Hard parts: the few known specimens of Hanburia gloriosa range in length from 4 mm (for a juvenile stage) to 35 mm. Dorsal shields are broadly ovate to subcircular in outline and all specimens are considerably flattened by compression of the thin exoskeleton. The cephalon is semicircular with a weak, shallow border furrow along the posterior and lateral margins, fading out towards the anterior corners of the glabella. The glabella in small specimens expands forwards and shows two pairs of faint bulbous lateral lobes; in larger specimens, the glabella is parallel-sided and the lobes are subdued. There are no apparent eyes located laterally on the cephalon, and there is no sign of dorsal facial suture. In these two features, Hanburia is unique among the non-agnostoid trilobites of the Burgess Shale.
Whittington (1998) has suggested that the facial suture might run along the outside edge of the cephalon, or ventrally, crossing to the dorsal side only at the genal angles, which in all specimens appear to be rounded. Larger individuals show six or seven segments in the comparatively short thorax, and a single known (presumed) juvenile stage shows four; the distal tips of the pleurae are rounded. The semicircular pygidium lacks a defined border, and is approximately the same width and length as the cephalon. Seven or eight axial rings and a terminal piece make up the pygidial axis, which ends short of the posterior margin. Eight or nine pairs of well-marked pygidial pleurae radiate out and back from the axis.
Unmineralized anatomy: not known
Very rare in all the Burgess Shale localities.
Due to its unusual cephalic morphology (i.e., no dorsal sutures or lateral compound eyes), rarity, and unique occurrence only in the Burgess Shale, Hanburia gloriosa remains an ecological enigma. Other “blind” Cambrian trilobites with somewhat similar morphologies have been interpreted as inhabiting deeper waters, perhaps below the photic zone (Whittington, 1998).
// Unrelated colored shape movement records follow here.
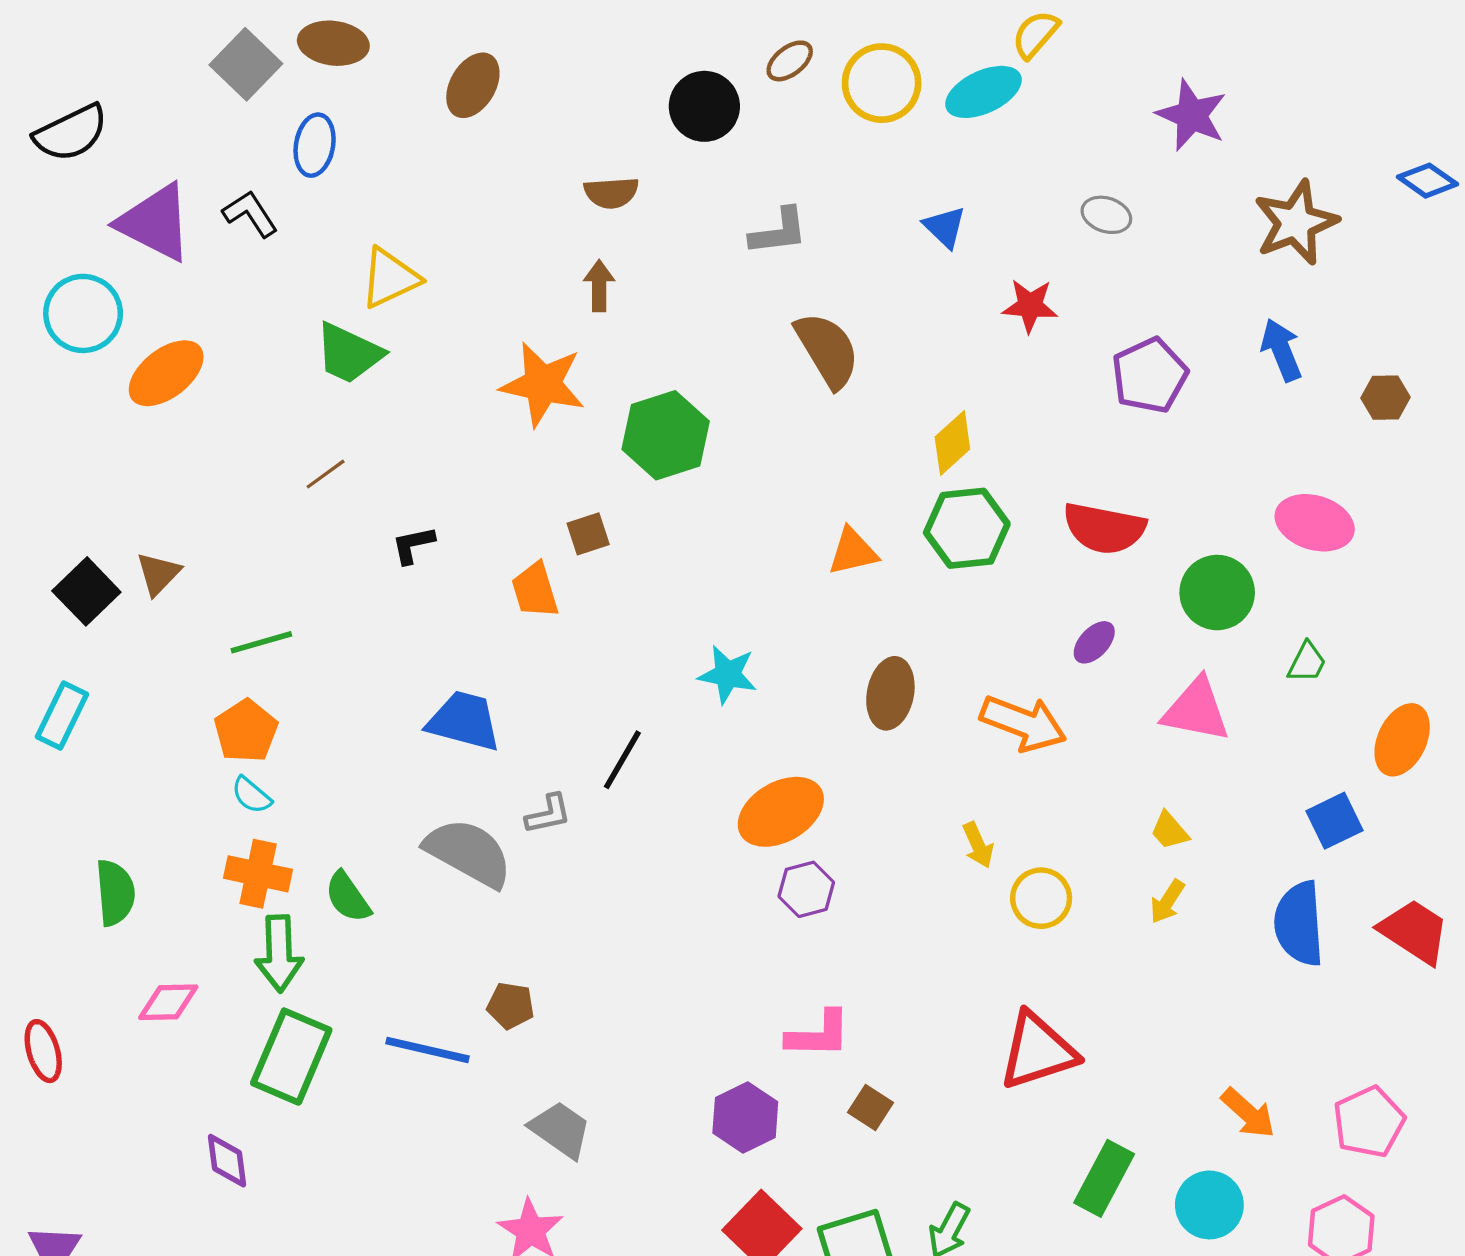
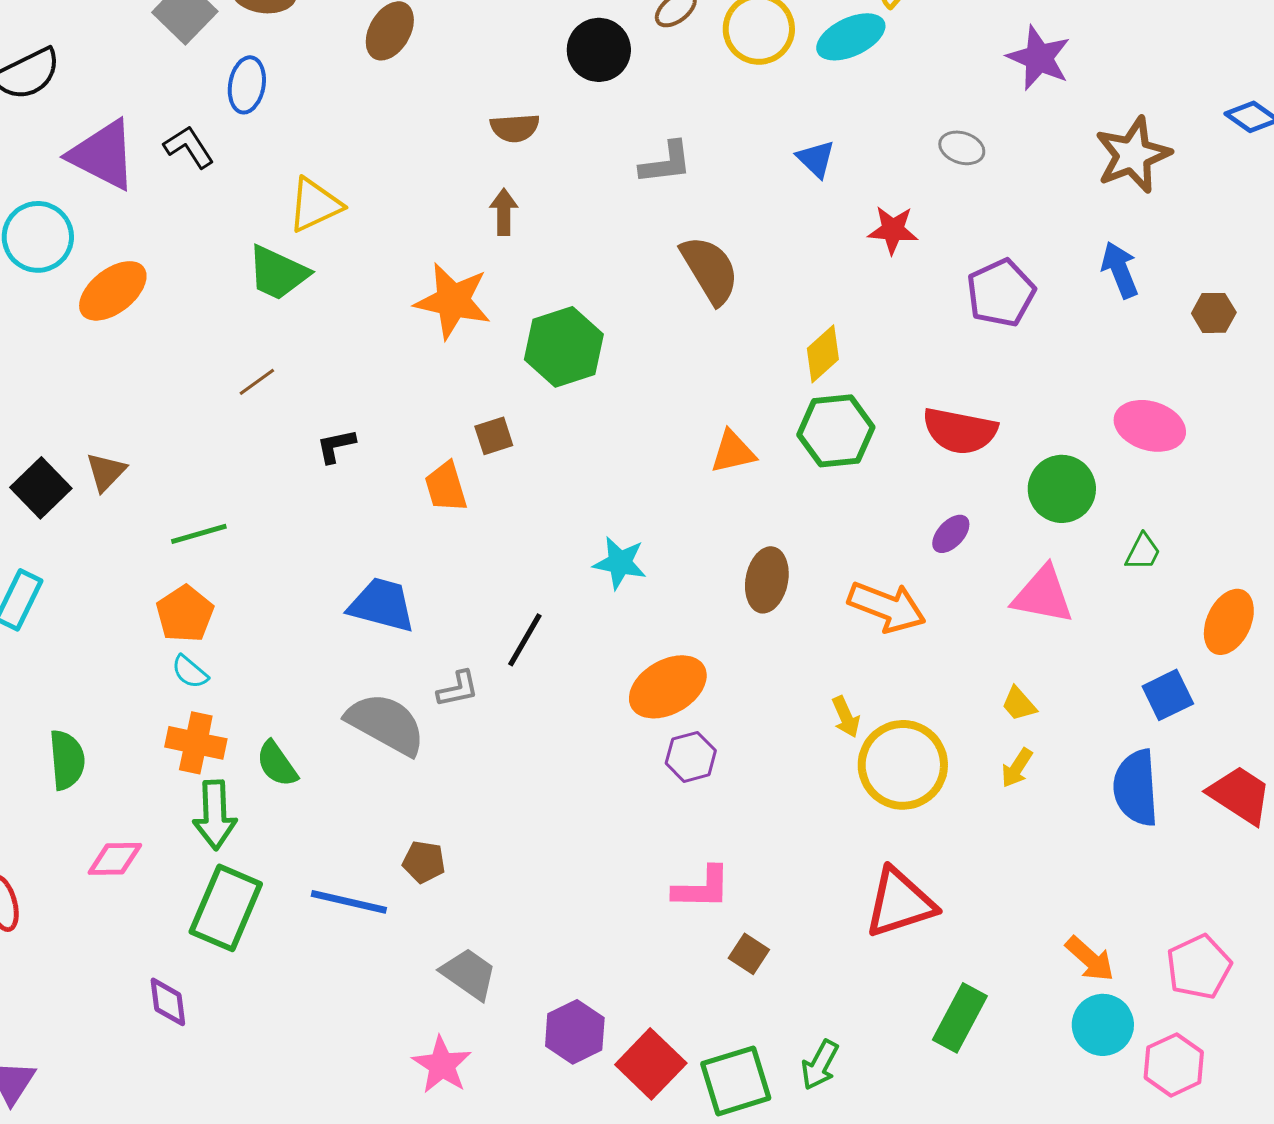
yellow circle: (1041, 898) -> (903, 765), size x1.6
purple hexagon: (745, 1117) -> (575, 1032), moved
cyan circle: (1209, 1205) -> (1103, 1025), moved

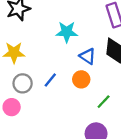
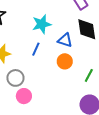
blue line: (50, 80) -> (36, 49), moved
pink circle: (12, 107) -> (24, 96), moved

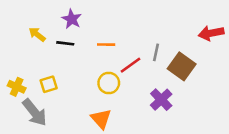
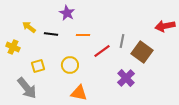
purple star: (72, 19) -> (67, 13), moved
yellow circle: (109, 83) -> (70, 65), moved
yellow cross: (17, 87) -> (13, 47), moved
orange triangle: (101, 119) -> (79, 93), turned -36

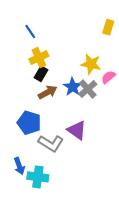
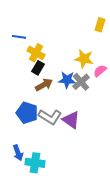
blue line: (30, 31) -> (19, 37), moved, turned -48
yellow cross: (39, 58) -> (36, 53), turned -36
blue star: (73, 87) -> (67, 80), turned -30
gray L-shape: (51, 143) -> (50, 117), moved

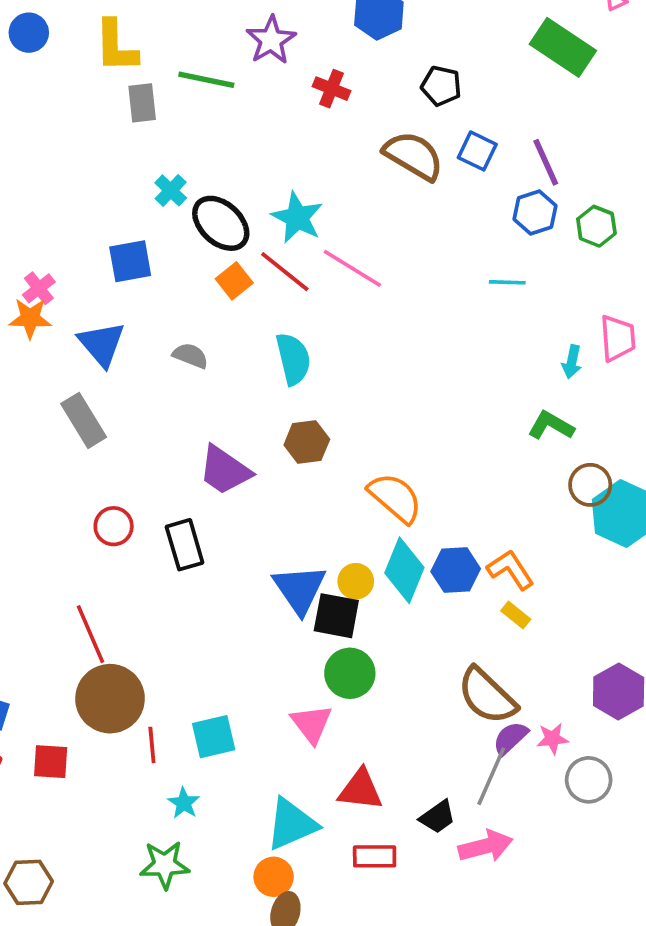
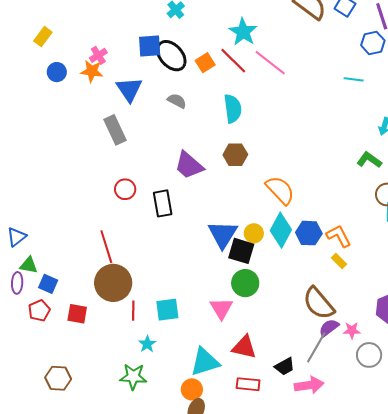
black ellipse: (221, 223) -> (171, 56), moved

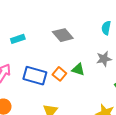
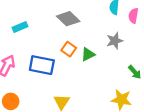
green triangle: (78, 69) -> (88, 54), turned -40
orange square: (59, 74) -> (69, 49), moved

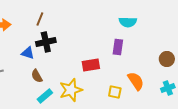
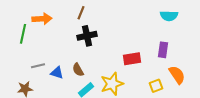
purple rectangle: (118, 47) -> (163, 50), moved
blue triangle: (28, 53) -> (57, 73), moved
yellow square: (115, 92) -> (156, 86), turned -32

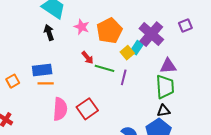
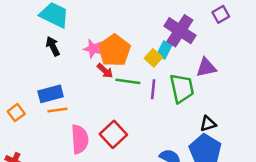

RASETTI, F. 1951. Middle Cambrian stratigraphy and faunas of the Canadian Rocky Mountains. Smithsonian Miscellaneous Collections, 116 (5): 1-277.
SCHOLTZ, G. AND G. D. EDGECOMBE. 2006. The evolution of arthropod heads: reconciling morphological, developmental and palaeontological evidence. Development Genes and Evolution, 216: 395-415.
WALCOTT, C. D. 1916. Smithsonian Miscellaneous Collections, 64(3): 157-258.
WHITTINGTON, H. B. 1998. Hanburia gloriosa: rare trilobite from the Middle Cambrian, Stephen Formation, British Columbia, Canada. Journal of Paleontology, 72: 673-677.